¹⁶O₂-¹⁸O₂ difference traces of oxy-ND/CYP17A1 samples with 17OH-PREG irradiated and annealed at 165 K in H₂O buffer (A), in D₂O buffer (B), annealed at 190 K in H₂O buffer (C), and in D₂O buffer (D). Spectra were measured with a 413.1-nm excitation line at 77 K. The total collection time of each spectrum was 6–8 h. The ν(O-O) modes of residual ferrous dioxygen adducts at 1,135 cm⁻¹ and 1,070 cm⁻¹ were used as internal standards to evaluate the intensity increase of the new oxygen-sensitive species at around 790 cm⁻¹.

Fig. S7.

rR spectra of irradiated and annealed at 190 K oxy-ND/CYP17A1 samples with PREG, ¹⁶O₂/H₂O (A), ¹⁸O₂/H₂O (B), and their difference traces. Spectra were measured with a 406-nm excitation line at 77 K. The total collection time of each spectrum was 4 h. The spectra show only the presence of ν(O-O) modes of the residual precursor dioxygen adducts. In contrast to the case with 17OH-PREG–bound samples (Fig. 5), which displayed a 791-cm⁻¹ mode of the peroxo-hemiacetal intermediate, and whose intensity was comparable to the intensity of the residual dioxygen adduct, there are no oxygen-sensitive modes observed near 790 cm⁻¹ in the difference trace.

Fig.

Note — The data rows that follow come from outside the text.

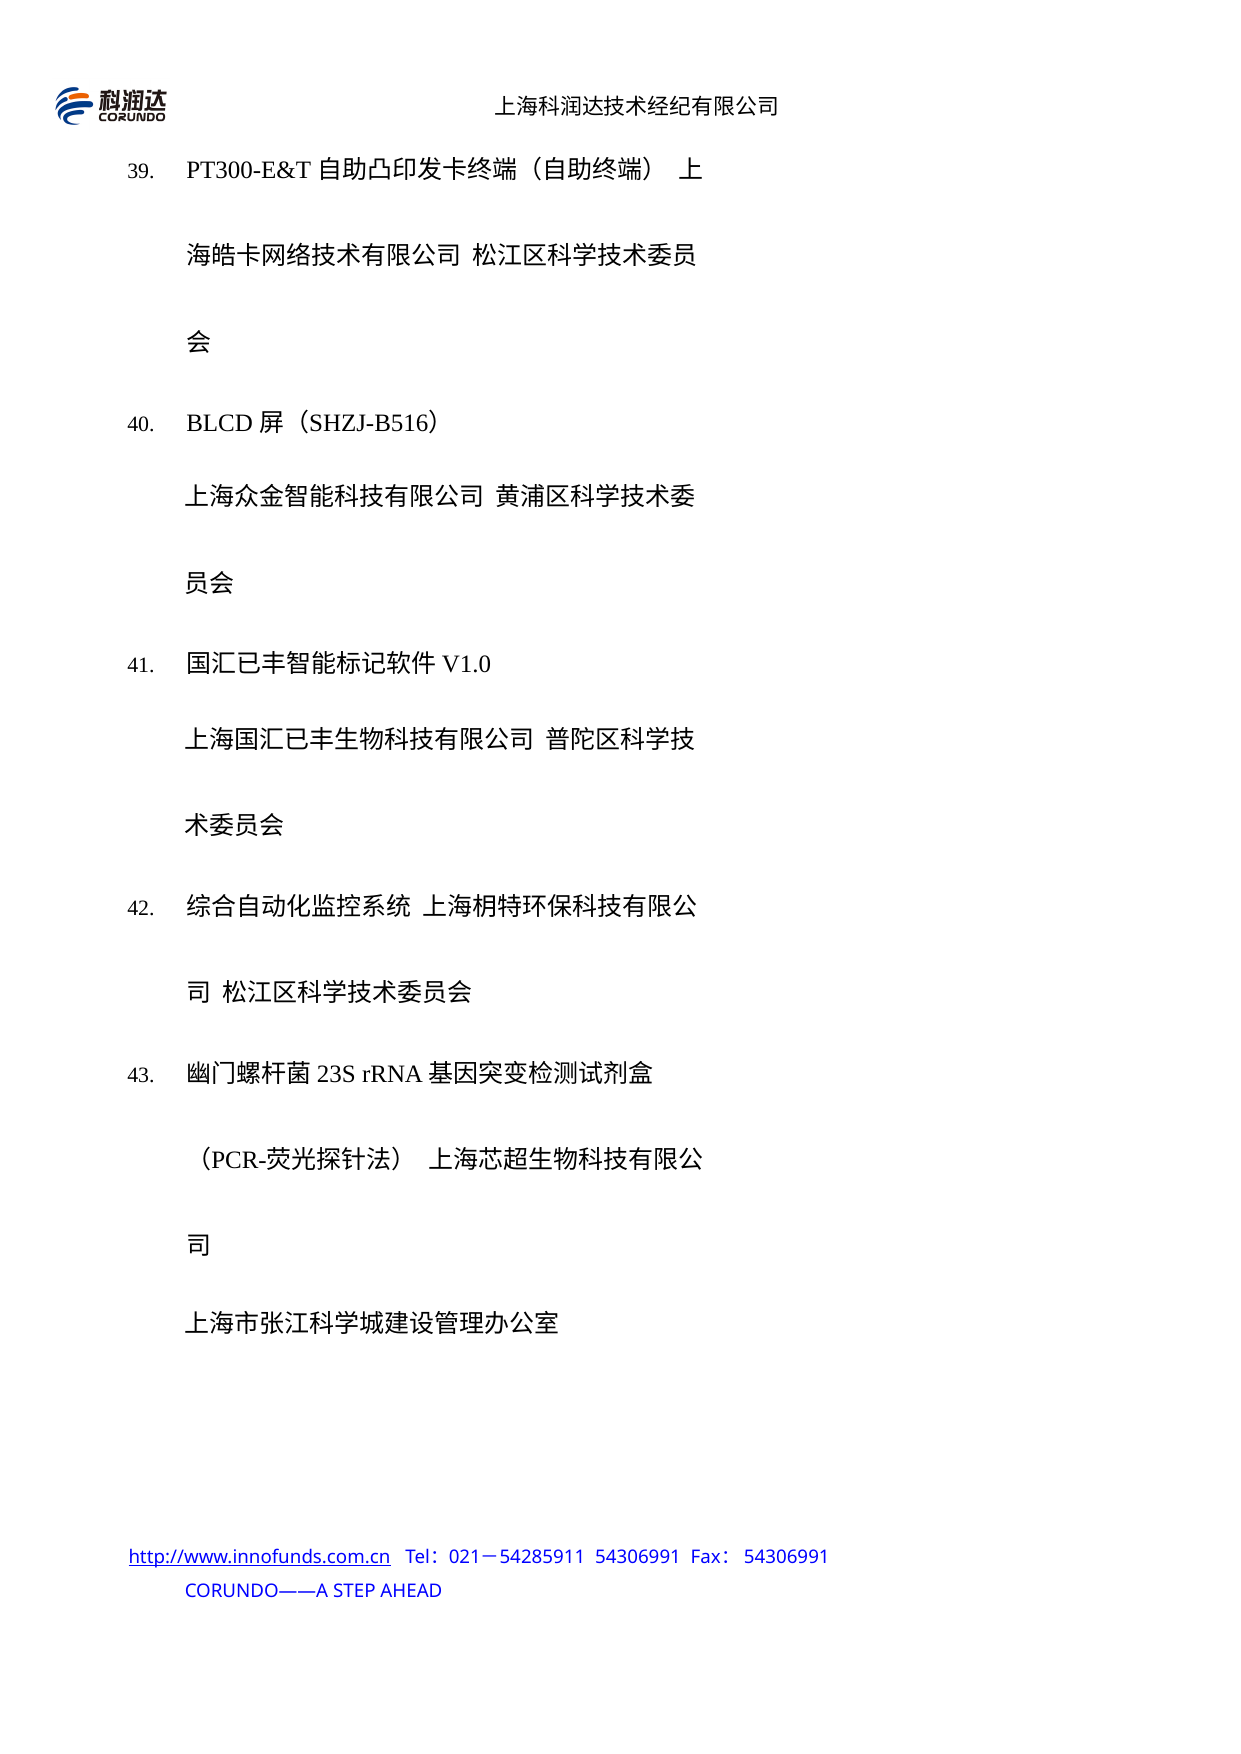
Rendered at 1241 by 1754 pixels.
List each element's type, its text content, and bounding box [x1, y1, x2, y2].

list BLCD 屏（SHZJ-B516） [127, 388, 715, 453]
list 综合自动化监控系统 上海枂特环保科技有限公司 松江区科学技术委员会 [127, 872, 715, 1023]
list 幽门螺杆菌 23S rRNA 基因突变检测试剂盒（PCR-荧光探针法） 上海芯超生物科技有限公司 [127, 1039, 715, 1276]
picture [51, 78, 170, 132]
list PT300-E&T 自助凸印发卡终端（自助终端） 上海皓卡网络技术有限公司 松江区科学技术委员会 [127, 135, 715, 373]
text 上海众金智能科技有限公司 黄浦区科学技术委员会 [184, 462, 715, 614]
text 上海国汇已丰生物科技有限公司 普陀区科学技术委员会 [184, 705, 715, 856]
list 国汇已丰智能标记软件 V1.0 [127, 629, 715, 694]
text 上海市张江科学城建设管理办公室 [184, 1289, 715, 1354]
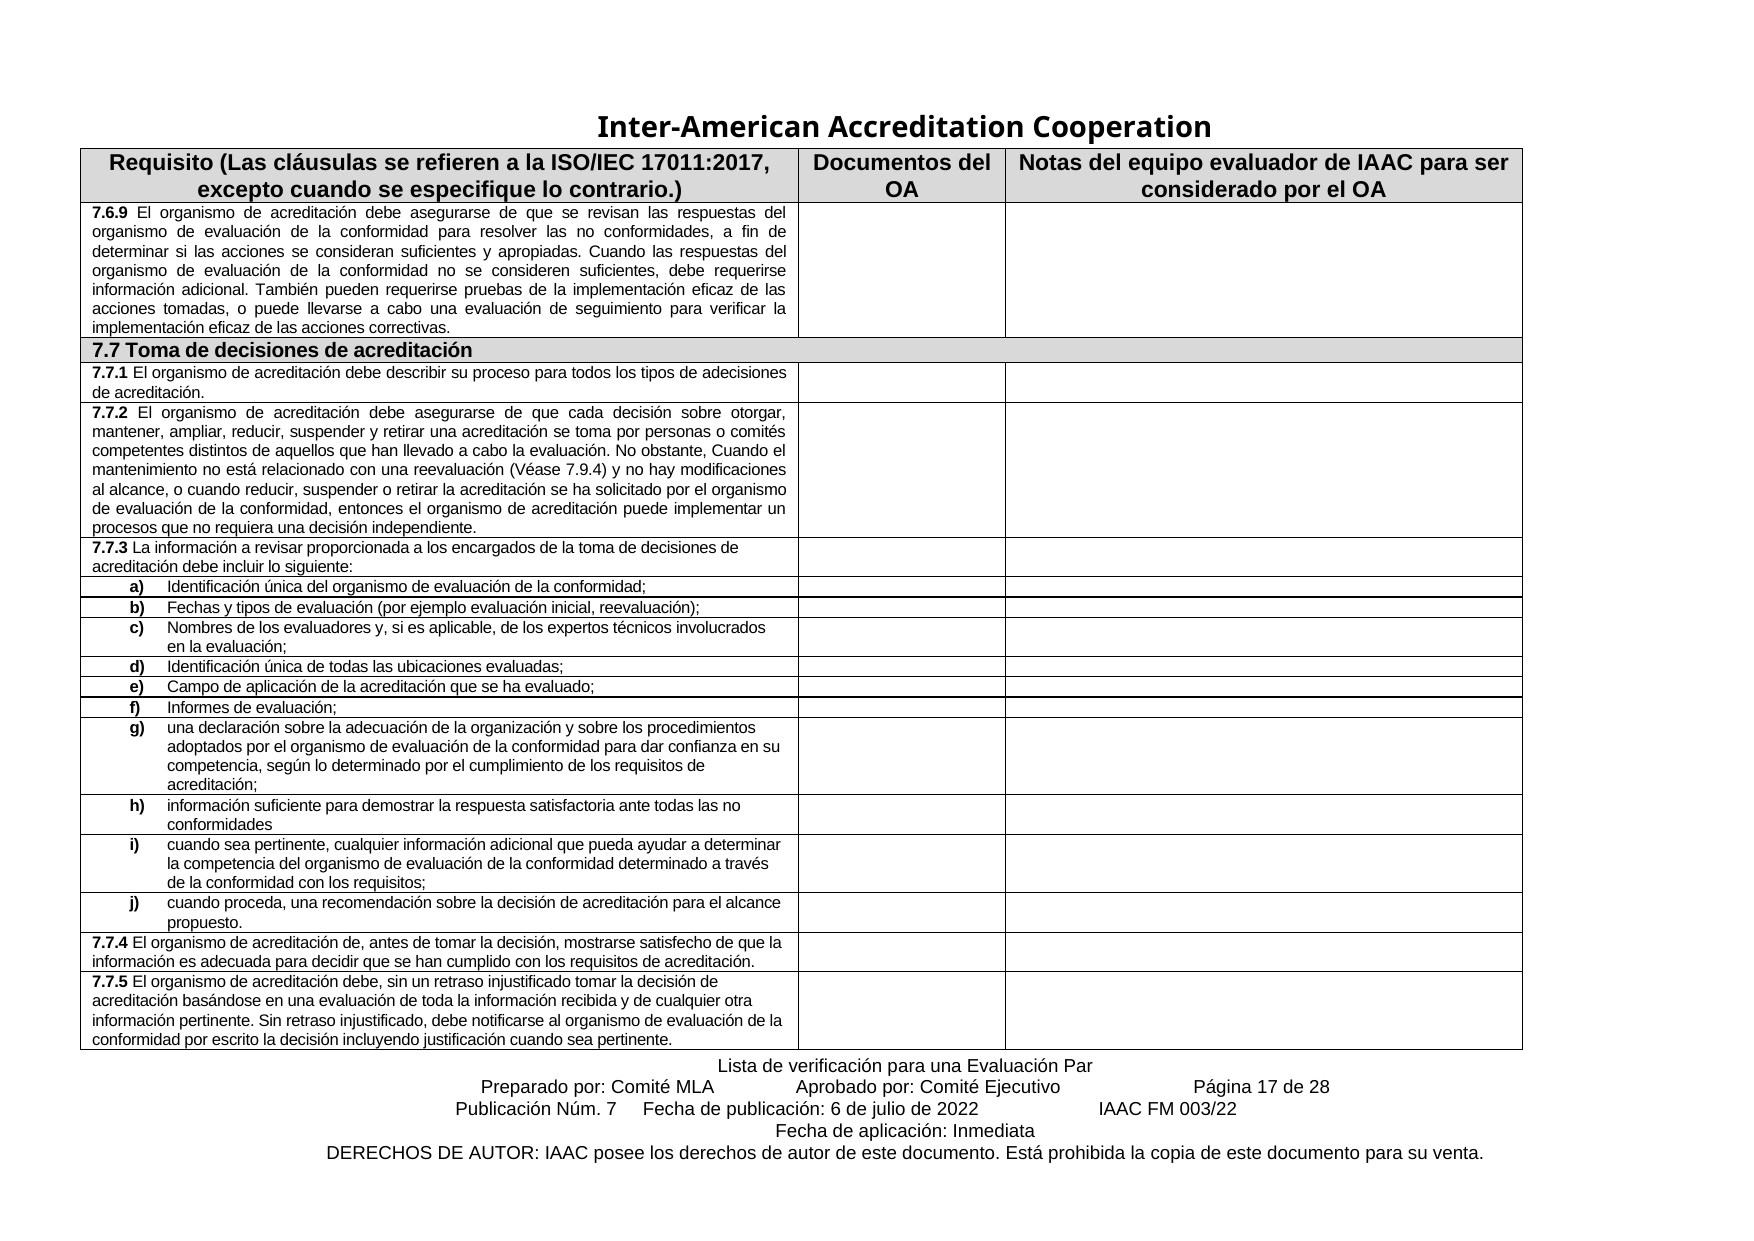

S8.

rR spectra of irradiated and annealed at 190 K oxy-ND/CYP17A1 samples with 17OH-PREG, ¹⁶O₂/H₂O (A), ¹⁶O¹⁸O (B), and their difference traces. Spectra were measured with a 406-nm excitation line at 77 K. The total collection time of each spectrum was 8 h. SC, scrambled oxygen.